──────── Data for analysis
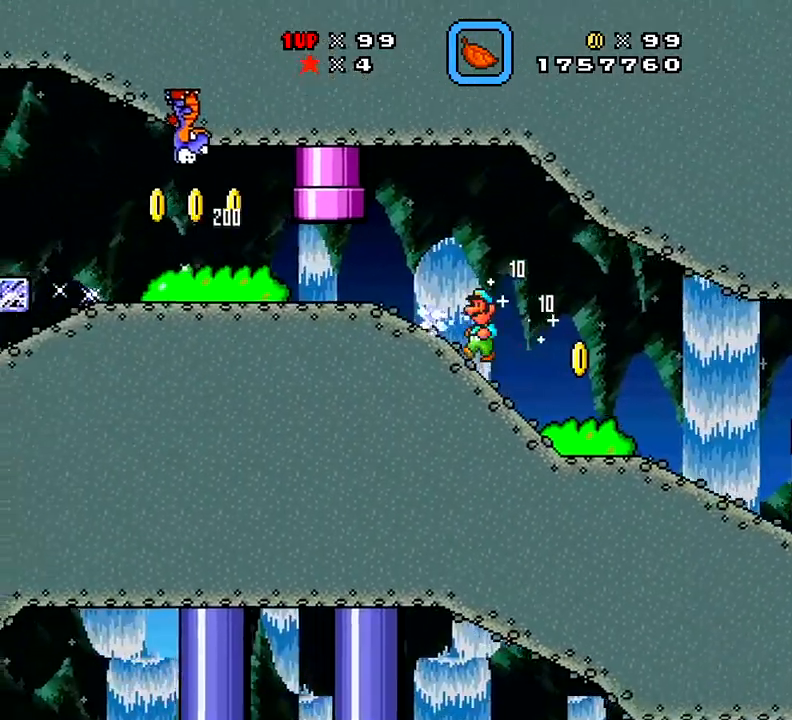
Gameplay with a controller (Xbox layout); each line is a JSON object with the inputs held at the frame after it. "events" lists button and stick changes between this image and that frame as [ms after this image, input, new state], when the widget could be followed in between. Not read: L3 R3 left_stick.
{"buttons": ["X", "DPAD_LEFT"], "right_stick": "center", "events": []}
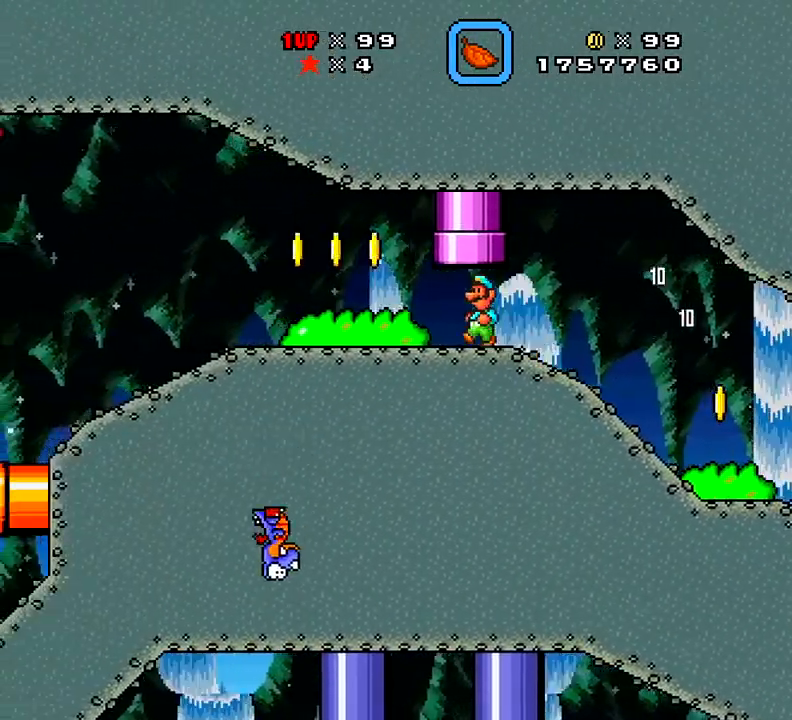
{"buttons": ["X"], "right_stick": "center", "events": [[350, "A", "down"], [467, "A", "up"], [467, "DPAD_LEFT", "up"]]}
────────────────
──────── Data for analysis
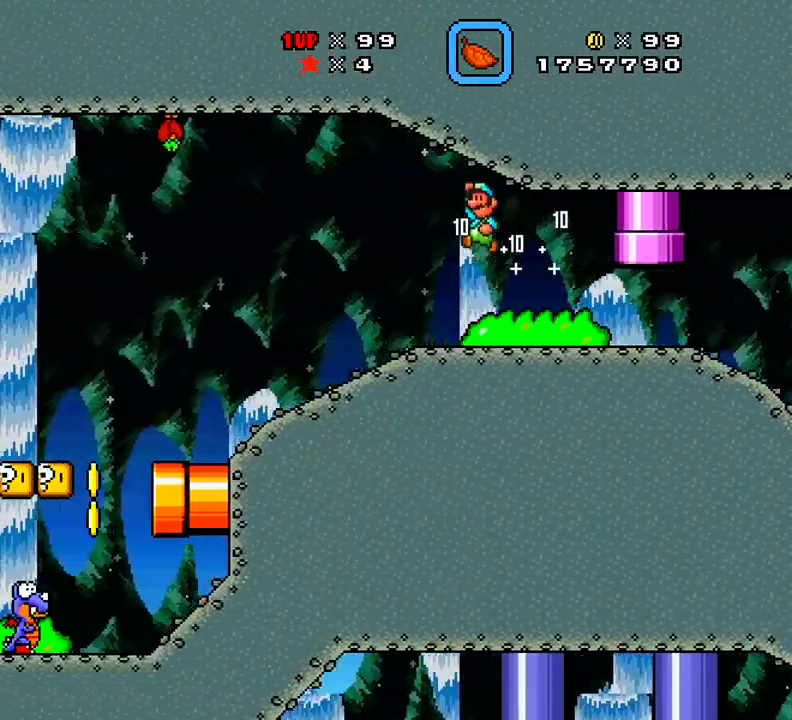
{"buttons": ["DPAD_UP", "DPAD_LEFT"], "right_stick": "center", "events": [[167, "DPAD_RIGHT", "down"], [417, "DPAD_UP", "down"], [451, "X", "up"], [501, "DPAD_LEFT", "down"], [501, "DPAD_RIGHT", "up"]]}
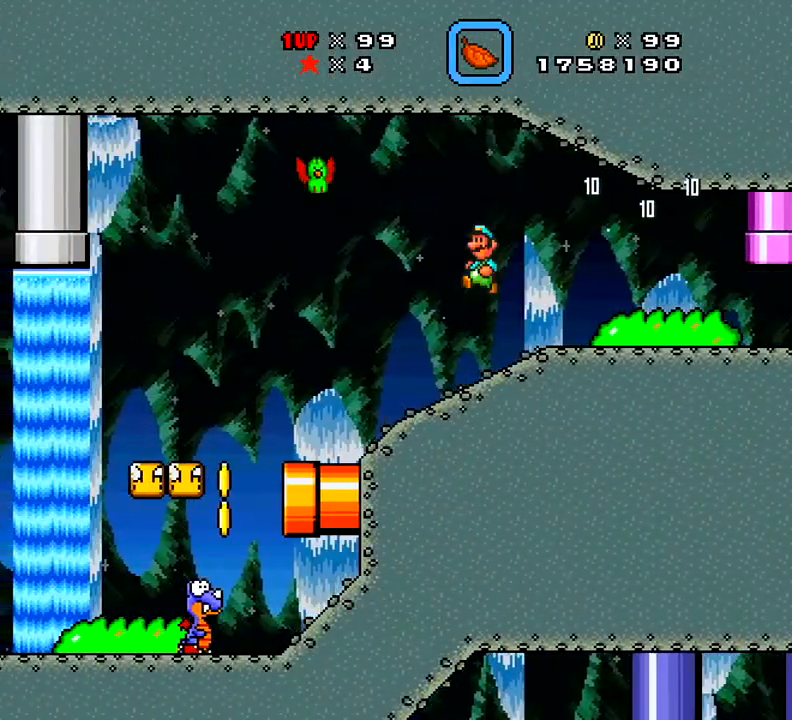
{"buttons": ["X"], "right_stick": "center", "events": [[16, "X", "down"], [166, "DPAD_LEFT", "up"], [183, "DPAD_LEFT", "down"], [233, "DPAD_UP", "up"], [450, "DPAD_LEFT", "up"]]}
────────────────
Work required: Every line above that holds the word "center" is to be found and copied.

Written answer:
{"buttons": ["X", "DPAD_LEFT"], "right_stick": "center", "events": []}
{"buttons": ["X"], "right_stick": "center", "events": [[350, "A", "down"], [467, "A", "up"], [467, "DPAD_LEFT", "up"]]}
{"buttons": ["DPAD_UP", "DPAD_LEFT"], "right_stick": "center", "events": [[167, "DPAD_RIGHT", "down"], [417, "DPAD_UP", "down"], [451, "X", "up"], [501, "DPAD_LEFT", "down"], [501, "DPAD_RIGHT", "up"]]}
{"buttons": ["X"], "right_stick": "center", "events": [[16, "X", "down"], [166, "DPAD_LEFT", "up"], [183, "DPAD_LEFT", "down"], [233, "DPAD_UP", "up"], [450, "DPAD_LEFT", "up"]]}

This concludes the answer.